The battered Princesse de Talmont’s legendary wit and repartee availed her little against a man who was not ashamed to use violence if thwarted, or simply worsted in a verbal encounter. More to the point, the two ladies Ferrand and Vasse, who were bound together by gentle bonds (probably unconscious lesbianism)
8
were deeply shocked by the outbursts of physical violence and the ferocious altercations between the lovers which they could not fail to overhear.

Tactfully the two ladies put it to the prince that it might be time to move on.
9
After two months of huddled daytime privation, Charles Edward felt he had made his point. He had bearded Louis XV in his own lair and thrown all the assassins and secret agents of Europe off his trail. Besides, he had decided where he would make his permanent home. On 20 April the prince wrote to Earl Marischal, asking him to meet him in Venice.
10
Charles Edward was still absurdly hoping to recruit this man (who, unknown to him, hated him vehemently) as his secretary of state. In hopes of assembling a skeleton court, Charles also asked Harrington (then at Dijon with Graeme) to join him in Venice.
11
If possible, Graeme should accompany him.

There was no reply from Marischal. The prince wrote again to the same effect on 5 May. Back came the lame old excuse about ‘broken health’.
12

The prince set out in early May 1749, intending to avoid all French garrison towns. He was not a moment too soon. By now the French
had
got wind of his presence in their capital – probably because the prince told John Waters his banker that he would be ‘calling’ for his mail. The French instituted an intensive search. This time, if they found Charles, they were going to take him all the way to Civitavecchia and deposit him there.
13

The prince’s itinerary took him through Luneville and Lorraine.
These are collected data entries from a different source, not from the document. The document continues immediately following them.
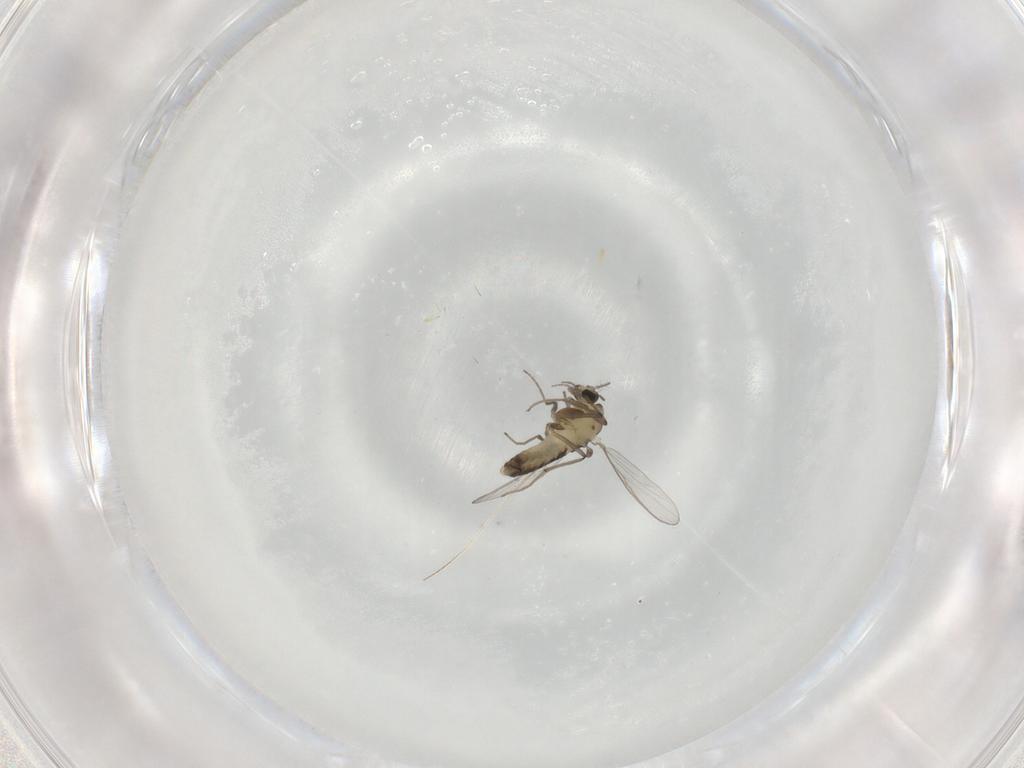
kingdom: Animalia
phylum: Arthropoda
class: Insecta
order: Diptera
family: Chironomidae
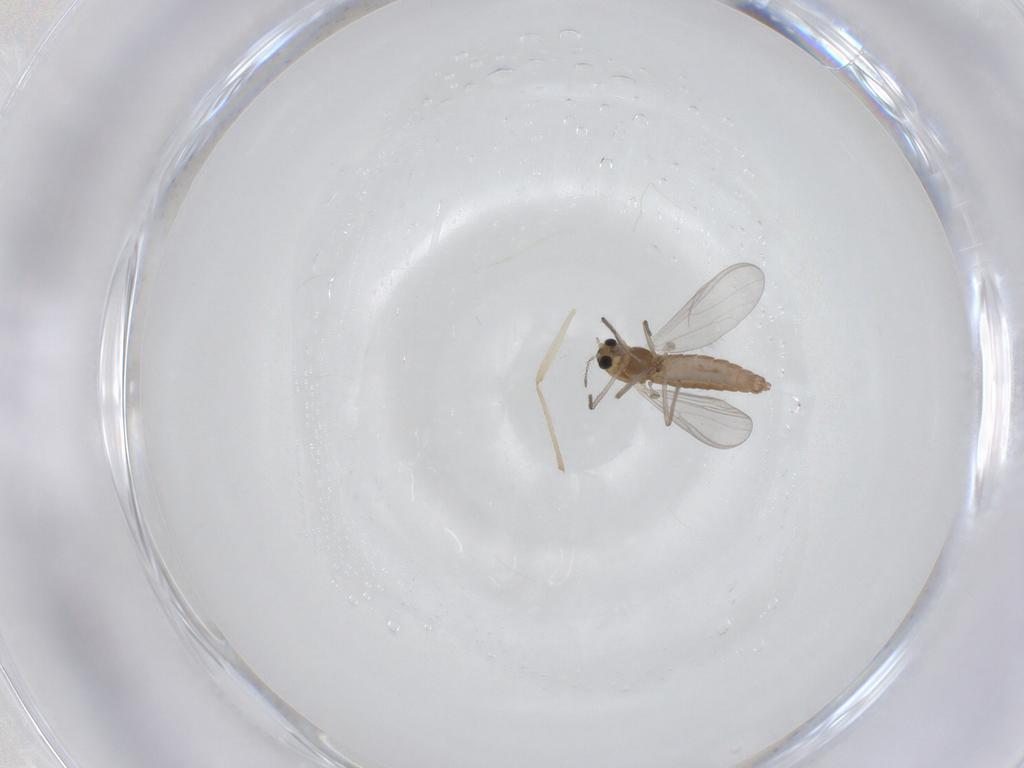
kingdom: Animalia
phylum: Arthropoda
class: Insecta
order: Diptera
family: Chironomidae
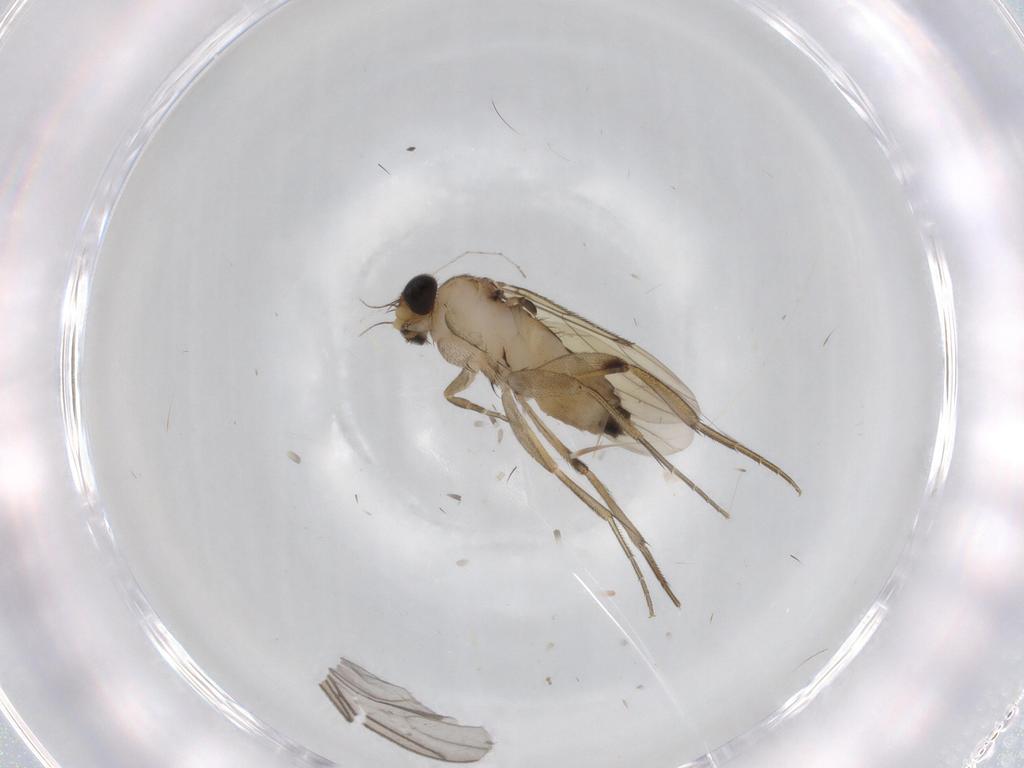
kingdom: Animalia
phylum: Arthropoda
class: Insecta
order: Diptera
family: Phoridae
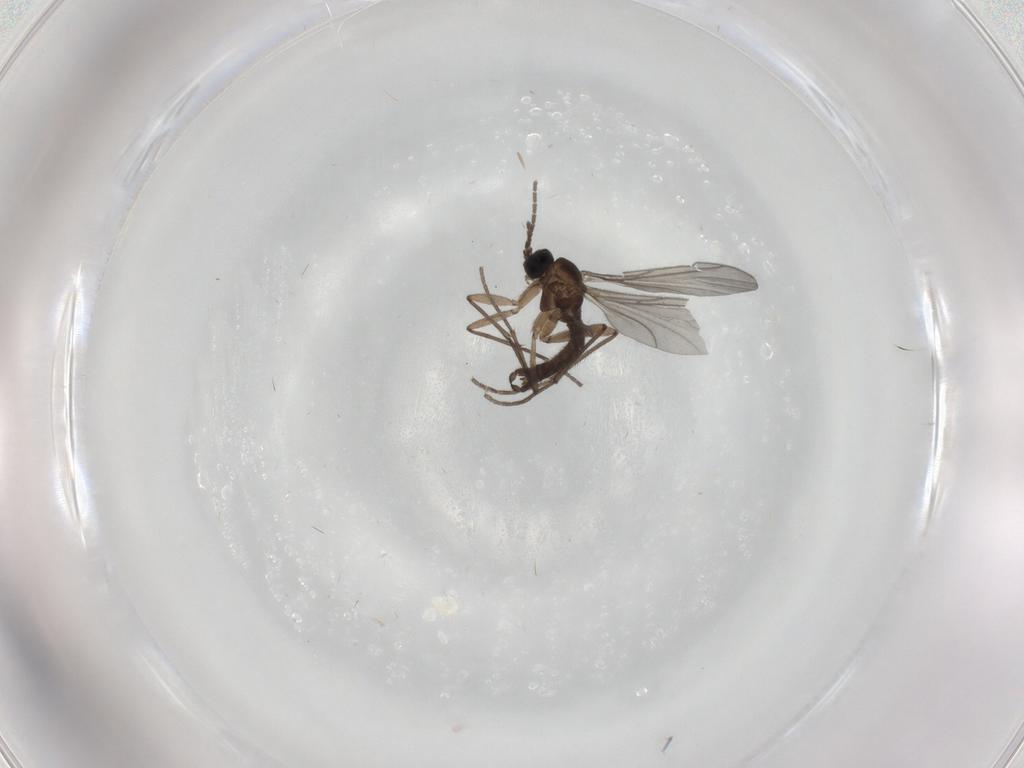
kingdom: Animalia
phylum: Arthropoda
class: Insecta
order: Diptera
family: Sciaridae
Then he headed south into Switzerland, passing through Lucerne, the Mt St Goddard pass and the vale of Bellinzona to Lugano. Then he crossed lake Como and rested at Bergamo before pressing on to Venice.
14

On 17 May Charles Edward wrote in sanguine spirits from the Most Serene Republic to his father. He was very hopeful of being allowed to stay in Venice, ‘a place that next to France is the best for my interest’.
15
He decided to use the papal nuncio as his go-between to the doge’s council. The nuncio was deeply sympathetic to the prince, but warned him that the most consideration he was likely to receive was tacit consent to remain a few days incognito.
16
But at least this time the prince did send on a formal compliment to the Pope – the first time he had done so since leaving Rome in January 1744. Benedict wrote back by special courier to tell Charles that he was free to reside anywhere in papal Italy, but would not be welcome if he returned to Avignon. Bologna was proposed as a suitable haven. But Charles Edward told the nuncio that in an open town like Bologna he would go in fear of his life – a very neat twist on the Pope’s own arguments about Avignon.
17

It gradually became clear why the prince had chosen to make his base in Venice. The city of masked revellers and shadowy secret agents was the perfect milieu for a man to whom disguise and cloak and dagger had become second nature. The prince dismissed Benedict’s countervailing argument: that a city based on the incognito, where so many went masked, provided the perfect locale for assassins and was thus the worst possible bet for the prince.